Secouée par le long conflit qui a opposé le pape d'Avignon et celui de Rome, l'Eglise catholique a du mal à retrouver ses marques. Partout la discipline s'est relâchée, l'autorité pontificale est battue en brèche. Achevé en 1418, le concile de Constance a bien pris quelques mesures, mais, à Rome, le souverain pontife n'arrive pas à rétablir son autorité. Aussi Martin V (élu à Constance) décide-t-il de convoquer un nouveau concile. Il meurt avant qu'il ne se tienne, et c'est Eugène IV qui le réunit, d'abord à Sienne puis à Bâle, en 1431.
Un violent bras de fer y oppose l'assemblée conciliaire et le pape. Déjà malmenée, l'autorité pontificale risque fort de sombrer complètement. La très ancienne querelle pour savoir qui, du pape ou du concile, a la suprématie prend à Bâle mauvaise tournure. Jalouse de ses prérogatives, l'assemblée conciliaire proclame sa prééminence sur le pape. Bien entendu, Eugène IV ne l'entend pas de cette oreille. Le ton monte...

....

> CONSIGNE DE TRAVAIL
D'après l'extrait sur la crise de l'Église, quel pape a réuni le concile convoqué par Martin V ? Les enregistrements n'ont aucun lien avec l'extrait.

....

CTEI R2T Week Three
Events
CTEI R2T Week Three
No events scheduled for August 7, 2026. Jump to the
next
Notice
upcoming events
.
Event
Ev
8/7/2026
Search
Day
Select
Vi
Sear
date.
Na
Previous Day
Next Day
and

....

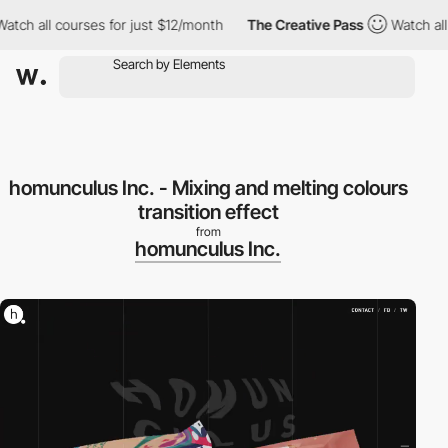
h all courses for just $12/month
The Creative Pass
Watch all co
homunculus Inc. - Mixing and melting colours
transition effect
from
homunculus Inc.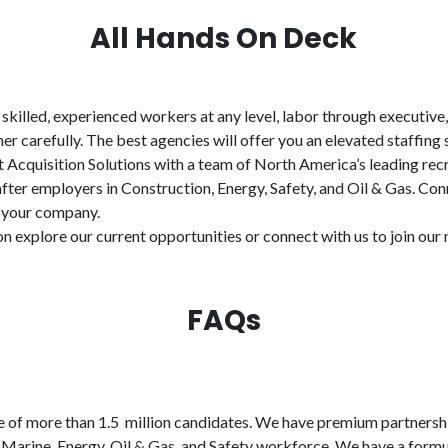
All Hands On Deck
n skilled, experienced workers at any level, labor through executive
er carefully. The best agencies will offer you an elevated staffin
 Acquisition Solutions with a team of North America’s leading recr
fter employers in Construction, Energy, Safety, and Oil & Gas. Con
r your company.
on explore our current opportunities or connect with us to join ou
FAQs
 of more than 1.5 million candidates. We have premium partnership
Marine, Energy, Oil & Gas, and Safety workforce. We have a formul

....

> RÉPONSE
Eugène IV, d'abord à Sienne puis à Bâle, en 1431.